In general, I think that biology is being used here because genetics is sexy, and that what we're actually seeing is the economic geography of the Web. Economic geography has some points of tangency with evolutionary biology, but fewer than you'd think (basically, in biology, change is random; in economic geog. it is assumed that individuals are rational). Thinking about the Web as a "Darwinian environment" and talking about "rich environments for scavengers" is likely to lead to fewer useful insights than an analysis based on switching costs, path-dependency and agglomeration.
And of course, the biological model doesn't model regulation very well, which IMO makes it pretty inappropriate for any long-term forecasting of web trends.
jsm
For example, their use of the term "spoofing" does not match my understanding of the word.
I think I'm going to have to take my lumps on this one. I was using a generalised concept of spoofing as meaning any attempt to create false messages to a system, and it got lifted without noting that it wasn't the generally used sense of the word.
Oh well.
jsm
Were a lot of these Slashdot quotes simply paraphrased?

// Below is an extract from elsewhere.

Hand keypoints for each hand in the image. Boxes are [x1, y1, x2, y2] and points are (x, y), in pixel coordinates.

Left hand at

I think so. I got a kind of sense of deja vu reading the text outside quote marks.
jsm
OK, my dear chap, chuckle away:
Piero Sraffa did a fair amount of hard time in the 1940s making sure that ill-informed critiques like yours fell apart.

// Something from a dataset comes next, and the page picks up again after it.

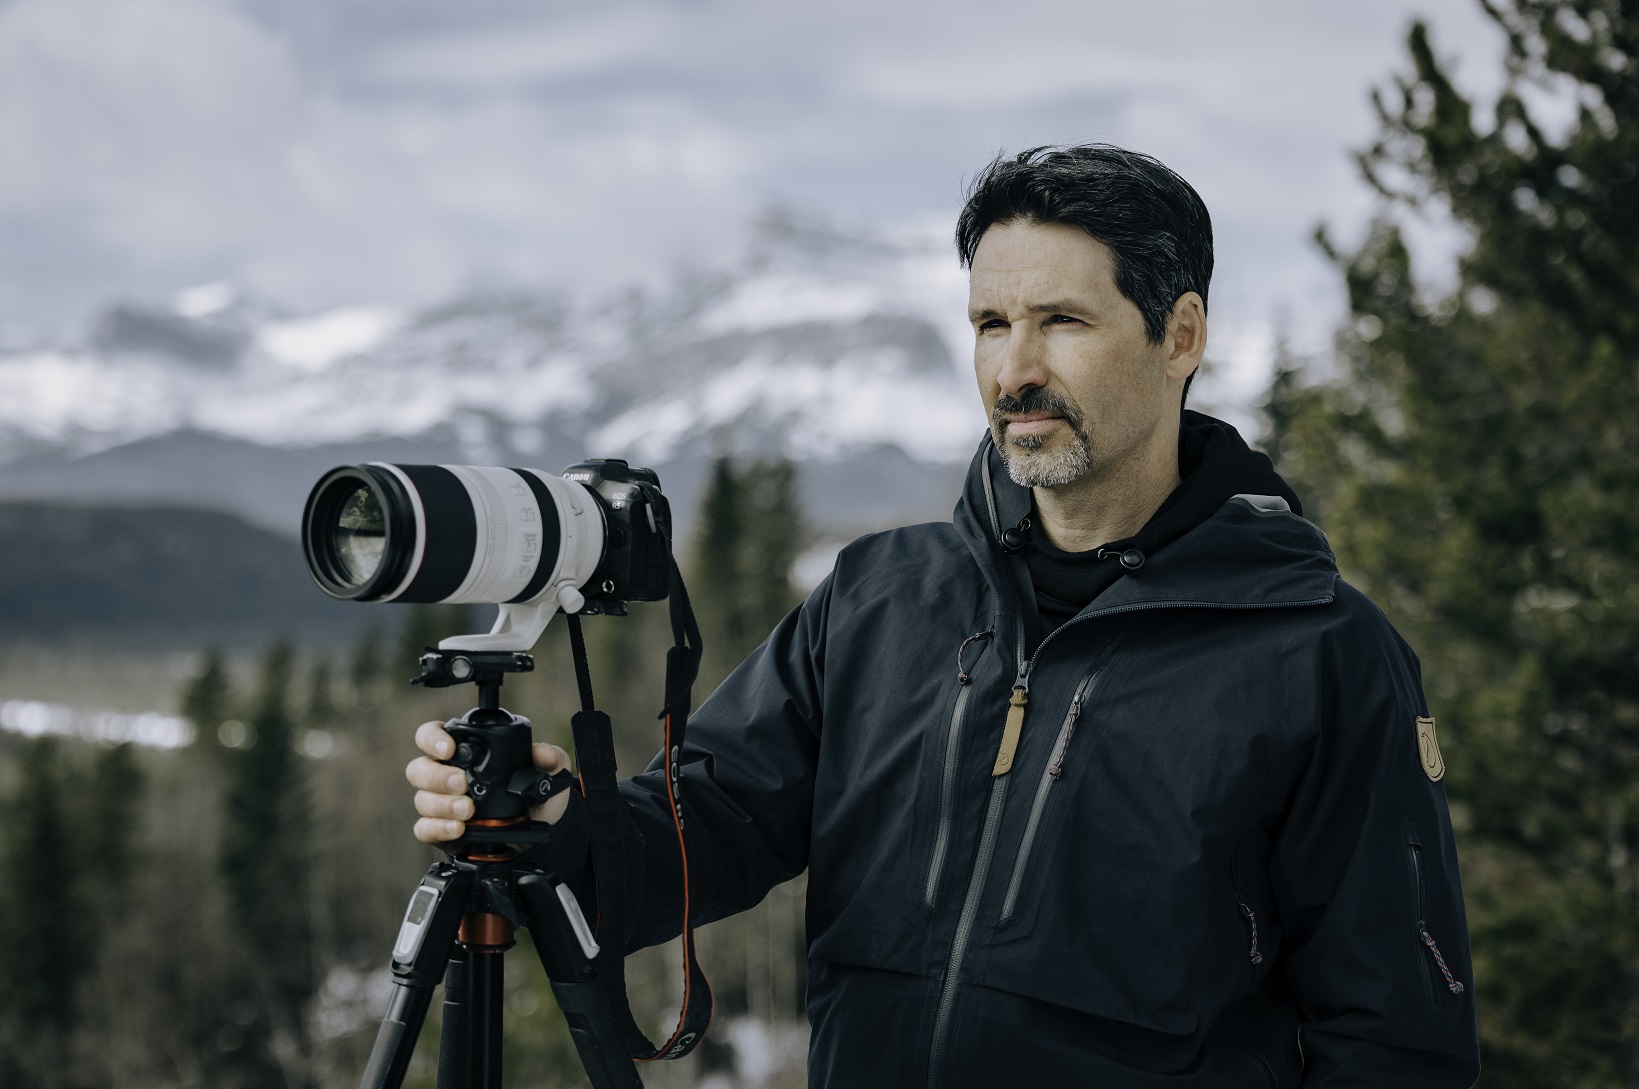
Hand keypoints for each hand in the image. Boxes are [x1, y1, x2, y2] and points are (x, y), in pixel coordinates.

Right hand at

BY the way, the claim that:
Price setting (you can also say priority setting) is a basic function of economics
is a fairly extreme one and not one that many neoclassicla economists would make. And furthermore, Marxist econ. is entirely compatiable with laissez-faire goods markets.

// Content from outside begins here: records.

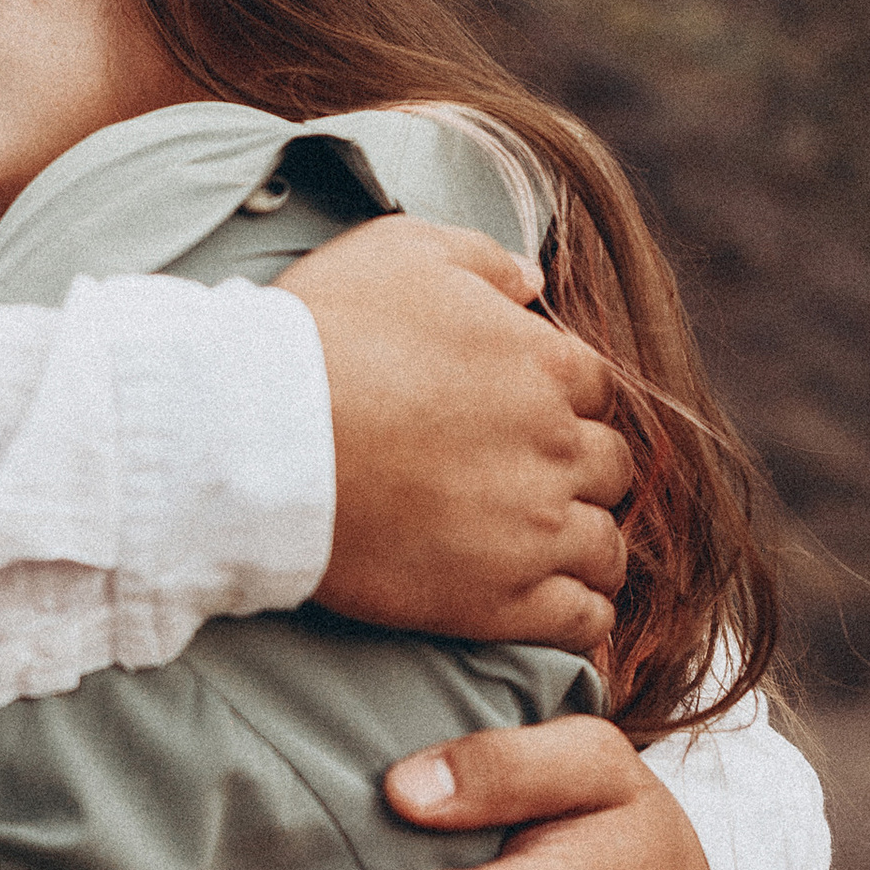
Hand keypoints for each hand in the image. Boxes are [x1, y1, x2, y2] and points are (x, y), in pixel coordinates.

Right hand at [278, 218, 629, 655]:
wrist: (259, 439)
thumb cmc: (321, 336)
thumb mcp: (403, 252)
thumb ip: (483, 261)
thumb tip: (533, 281)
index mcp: (544, 363)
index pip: (596, 390)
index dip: (563, 404)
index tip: (525, 420)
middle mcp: (556, 447)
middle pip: (610, 467)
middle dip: (579, 473)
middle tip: (530, 484)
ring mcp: (535, 530)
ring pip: (606, 547)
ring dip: (586, 544)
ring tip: (546, 550)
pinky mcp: (500, 601)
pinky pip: (581, 618)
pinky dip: (582, 614)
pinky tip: (558, 607)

Before you spout off in future, do feel free to RTFFAQ
toodle pip
jsm
As Karl Marx pointed out.
...and then advocated taking all of it instead.
If Karl Marx, the author of Capital advocated taking all the rewards of labour (as opposed to Capital) and giving it to somebody else (presumably not the Capital owners), then he certainly wrote about it somewhere other than in his famous book, "Capital".
jsm
Then you would not fare well in European warfare. The Mongolian composite bow is a perfectly fine weapon for hunting, or to carry on the move, but it cannot be compared for military effectiveness to the English (actually Welsh, but who's counting longbow). The longbow was more in the nature of a portable siege engine than a hand weapon. Massed ranks of longbows would have a far better effective range (effective in puncturing breastplates, that is) than the composite bow.
jsm
A worker with a lathe can shape metal many times faster. The owner of the lathe, the "capitalist" who invested in it, is responsible for some fraction of the increased production; it is not "stolen", it is rightfully the owner's.
Capital is productive, but "ownership" is not a productive activity. The owner has not produced anything. "Stolen" is obviously a word which only makes sense in the context of a system of laws, but it seems clear to me that some of the value produced by the interaction of labour and capital has been legally expropriated by someone not involved in the production process.
It so happens that this is the best and fairest way to get goods produced, but we shouldn't let that trick us into saying things about production that aren't true.
A lot of people make this same mistake when they claim that the GPL is restrictive because "It restricts what you can do with your code". This only makes sense if you consider "declaring this code to be proprietary" to be "doing something with the code", which it isn't, not if you stop to think about it.
Marx's politics were full of holes. His economics is susceptible of full axiomatisation, and stands up mathematically. Which is certainly more than you can say for Austrian economics.